Did you know that corporate crime inflicts far more damage on society than all street crime combined? This and 19 more amazing facts about the state of corporations in America.
The following is text from a speech delivered by Russell Mokhiber, editor of Corporate Crime Reporter to the Taming the Giant Corporation conference in Washington, D.C., June 9, 2007.
20. Corporate crime inflicts far more damage on society than all street crime combined.
Whether in bodies or injuries or dollars lost, corporate crime and violence wins by a landslide.
The FBI estimates, for example, that burglary and robbery — street crimes — costs the nation $3.8 billion a year.
The losses from a handful of major corporate frauds — Tyco, Adelphia, Worldcom, Enron — swamp the losses from all street robberies and burglaries combined.
Health care fraud alone costs Americans $100 billion to $400 billion a year.
The savings and loan fraud — which former Attorney General Dick Thornburgh called “the biggest white collar swindle in history” — cost us anywhere from $300 billion to $500 billion.
And then you have your lesser frauds: auto repair fraud, $40 billion a year, securities fraud, $15 billion a year — and on down the list.
17. Corporate crime is underprosecuted by a factor of say — 100. And the flip side of that — corporate crime prosecutors are underfunded by a factor of say — 100.
Big companies that are criminally prosecuted represent only the tip of a very large iceberg of corporate wrongdoing.
For every company convicted of health care fraud, there are hundreds of others who get away with ripping off Medicare and Medicaid, or face only mild slap-on-the-wrist fines and civil penalties when caught.
For every company convicted of polluting the nation’s waterways, there are many others who are not prosecuted because their corporate defense lawyers are able to offer up a low-level employee to go to jail in exchange for a promise from prosecutors not to touch the company or high-level executives.
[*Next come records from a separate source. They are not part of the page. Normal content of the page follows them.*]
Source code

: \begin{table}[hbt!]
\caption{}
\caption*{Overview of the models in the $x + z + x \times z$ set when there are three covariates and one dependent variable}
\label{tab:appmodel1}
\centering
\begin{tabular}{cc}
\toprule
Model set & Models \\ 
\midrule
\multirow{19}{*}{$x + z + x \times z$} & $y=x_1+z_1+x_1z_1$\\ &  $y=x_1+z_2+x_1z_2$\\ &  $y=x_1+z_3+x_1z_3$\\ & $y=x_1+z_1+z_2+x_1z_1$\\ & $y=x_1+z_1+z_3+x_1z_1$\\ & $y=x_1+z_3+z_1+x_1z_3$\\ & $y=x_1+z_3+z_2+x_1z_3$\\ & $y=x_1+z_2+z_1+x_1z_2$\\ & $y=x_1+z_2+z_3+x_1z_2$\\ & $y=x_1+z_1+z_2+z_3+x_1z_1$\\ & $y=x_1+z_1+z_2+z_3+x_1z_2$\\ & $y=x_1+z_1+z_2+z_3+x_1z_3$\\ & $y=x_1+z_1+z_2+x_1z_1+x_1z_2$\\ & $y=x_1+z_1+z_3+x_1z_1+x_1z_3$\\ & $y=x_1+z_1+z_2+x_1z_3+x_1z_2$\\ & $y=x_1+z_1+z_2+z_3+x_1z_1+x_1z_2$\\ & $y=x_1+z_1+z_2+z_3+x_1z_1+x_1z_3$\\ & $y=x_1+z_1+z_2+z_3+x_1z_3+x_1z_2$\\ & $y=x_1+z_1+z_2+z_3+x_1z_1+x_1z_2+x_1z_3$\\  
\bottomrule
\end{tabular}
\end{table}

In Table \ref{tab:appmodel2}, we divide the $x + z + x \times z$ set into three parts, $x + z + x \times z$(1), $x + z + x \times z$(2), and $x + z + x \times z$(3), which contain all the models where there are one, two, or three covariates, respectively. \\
For every corporation convicted of bribery or of giving money directly to a public official in violation of federal law, there are thousands who give money legally through political action committees to candidates and political parties. They profit from a system that effectively has legalized bribery.
For every corporation convicted of selling illegal pesticides, there are hundreds more who are not prosecuted because their lobbyists have worked their way in Washington to ensure that dangerous pesticides remain legal.
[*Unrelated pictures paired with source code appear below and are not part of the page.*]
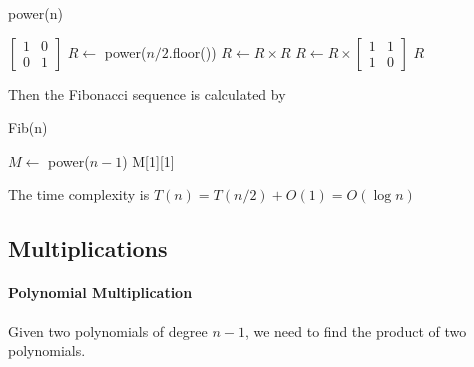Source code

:                     \begin{algorithm}[H]
                        \caption{power(n)}
                        \begin{algorithmic}[1]
                                \State \Return $\begin{bmatrix}
                                    1 & 0 \\ 0 & 1
                            \end{bmatrix}$
                            \EndIf
                            \State $R \gets$ power($n/2$.floor())
                            \State $R \gets R \times R$
                                \State $R \gets R \times \begin{bmatrix}
                                    1 & 1 \\ 1 & 0
                                \end{bmatrix}$
                            \EndIf
                            \State \Return $R$
                        \end{algorithmic}
                    \end{algorithm}

                    Then the Fibonacci sequence is calculated by

                    \begin{algorithm}[H]
                        \caption{Fib(n)}
                        \begin{algorithmic}[1]
                                \State {}
                            \EndIf
                            \State $M \gets $ power($n - 1$)
                            \State \Return M[1][1]
                        \end{algorithmic}
                    \end{algorithm}

                    The time complexity is $T(n) = T(n/2) + O(1) = O(\log n)$

            \subsection{Multiplications}
                \paragraph{Polynomial Multiplication}
                    Given two polynomials of degree $n - 1$, we need to find the product of two polynomials.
For every corporation convicted of reckless homicide in the death of a worker, there are hundreds of others that don’t even get investigated for reckless homicide when a worker is killed on the job. Only a few district attorneys across the country have historically investigated workplace deaths as homicides.
White collar crime defense attorneys regularly admit that if more prosecutors had more resources, the number of corporate crime prosecutions would increase dramatically. A large number of serious corporate and white collar crime cases are now left on the table for lack of resources.
16. Beware of consumer groups or other public interest groups who make nice with corporations.
There are now probably more fake public interest groups than actual ones in America today. And many formerly legitimate public interest groups have been taken over or compromised by big corporations. Our favorite example is the National Consumer League. It’s the oldest consumer group in the country. It was created to eradicate child labor.
But in the last ten years or so, it has been taken over by large corporations. It now gets the majority of its budget from big corporations such as Pfizer, Bank of America, Pharmacia & Upjohn, Kaiser Permanente, Wyeth-Ayerst, and Verizon.